UNITED NATIONS (AP) — Saudi Arabia and Chad easily won coveted seats on the U.N. Security Council Thursday, despite criticism from human rights groups. Nigeria, Lithuania and Chile also won seats.
The five candidates endorsed by regional groups faced no opposition after there were no contested races for the first time in several years.
The countries were elected in the first round of voting by the 193-member General Assembly. Lithuania was the top vote-getter with 187 votes followed by Nigeria and Chile with 186 votes, Chad with 184 votes and Saudi Arabia with 176 votes.
Security Council seats are highly coveted because they give countries a strong voice in matters dealing with international peace and security, in places like Syria, Iran and North Korea, as well as the U.N.’s far-flung peacekeeping operations.
The 15-member council includes five permanent members with veto power — the U.S., Russia, China, Britain and France — and 10 nonpermanent members elected for two-year terms.
The five countries elected Thursday will assume their posts on Jan. 1 and serve through the end of 2015. They will replace Azerbaijan, Guatemala, Morocco, Pakistan and Togo.
Philippe Bolopion, United Nations director for Human Rights Watch, denounced the election of Chad, Nigeria and Saudi Arabia.
“The prestige of a seat at the world’s foremost diplomatic table should prompt the new members to get their house in order,” he said.
“Chad should put an end to the recruitment of child soldiers, which earned it a spot on the U.N. list of shame,” he said. “Saudi Arabia should end its crackdown on human rights activists and grant women their full rights.”
Bolopion also criticized Nigeria, saying it should “end chronic abuse by security forces and better protect civilians in the north” from attacks by the Boko Haram terrorist network.
Hillel Neuer, executive director of Geneva-based human rights group UN Watch, accused Saudi Arabia of denying women the right to vote, drive a car or travel without the permission of a male relative. He also accused it of “praising and shielding Sudan” whose president, Omar al-Bashir is wanted by the International Criminal Court for war crimes and crimes against humanity in Darfur.
Neuer said Chad should not have oversight on U.N. peacekeeping operations as long it employs child soldiers.
Chad, Saudi Arabia and Lithuania have never served on the U.N.’s most powerful body while Nigeria and Chile have both been on the council four times previously.
Seats in the Security Council are allocated by region, and regional groups nominate candidates. There are often hotly contested races. In 2007, for example, a runoff between Guatemala and Venezuela went 47 rounds before Panama was finally elected as the Latin America candidate.

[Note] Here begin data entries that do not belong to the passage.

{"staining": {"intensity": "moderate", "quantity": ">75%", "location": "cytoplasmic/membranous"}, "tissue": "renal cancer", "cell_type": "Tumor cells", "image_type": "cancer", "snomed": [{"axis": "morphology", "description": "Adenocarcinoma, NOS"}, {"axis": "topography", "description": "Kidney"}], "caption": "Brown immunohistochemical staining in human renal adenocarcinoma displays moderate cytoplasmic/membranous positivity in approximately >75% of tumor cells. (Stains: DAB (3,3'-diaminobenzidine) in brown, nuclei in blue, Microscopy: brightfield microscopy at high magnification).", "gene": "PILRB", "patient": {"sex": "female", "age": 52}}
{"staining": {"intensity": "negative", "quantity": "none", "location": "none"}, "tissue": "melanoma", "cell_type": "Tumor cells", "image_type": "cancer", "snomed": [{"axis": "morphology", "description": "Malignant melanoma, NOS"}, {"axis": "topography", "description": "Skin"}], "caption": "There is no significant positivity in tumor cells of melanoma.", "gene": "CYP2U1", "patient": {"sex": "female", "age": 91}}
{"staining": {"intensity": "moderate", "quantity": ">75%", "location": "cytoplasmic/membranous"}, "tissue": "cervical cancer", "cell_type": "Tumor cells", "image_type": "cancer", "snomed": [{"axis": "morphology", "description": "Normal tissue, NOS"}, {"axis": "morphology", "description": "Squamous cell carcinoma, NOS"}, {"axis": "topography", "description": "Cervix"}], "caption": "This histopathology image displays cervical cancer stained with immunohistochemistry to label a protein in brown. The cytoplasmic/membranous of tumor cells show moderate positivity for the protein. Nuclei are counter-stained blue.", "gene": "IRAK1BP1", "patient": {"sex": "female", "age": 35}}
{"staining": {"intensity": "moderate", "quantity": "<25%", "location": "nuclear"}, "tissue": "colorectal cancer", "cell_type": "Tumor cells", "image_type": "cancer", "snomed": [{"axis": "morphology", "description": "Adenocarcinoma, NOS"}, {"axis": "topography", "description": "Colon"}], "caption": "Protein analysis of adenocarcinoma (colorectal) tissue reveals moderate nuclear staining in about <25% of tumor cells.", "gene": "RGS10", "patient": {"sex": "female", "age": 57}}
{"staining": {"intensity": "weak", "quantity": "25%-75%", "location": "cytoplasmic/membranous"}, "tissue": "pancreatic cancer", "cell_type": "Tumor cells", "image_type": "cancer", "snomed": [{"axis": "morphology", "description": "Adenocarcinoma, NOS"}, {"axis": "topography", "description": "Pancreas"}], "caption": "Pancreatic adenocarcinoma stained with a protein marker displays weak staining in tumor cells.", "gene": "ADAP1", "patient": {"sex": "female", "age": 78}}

This year, there were initially two candidates for a West African seat but Gambia dropped out last week in favor of Nigeria.
To win, each country must obtain support of two-thirds of all General Assembly members present. Because balloting is secret, there is intense lobbying for votes by candidates, even in uncontested races, to ensure they get the minimum number needed for victory — and to see who gets the highest vote.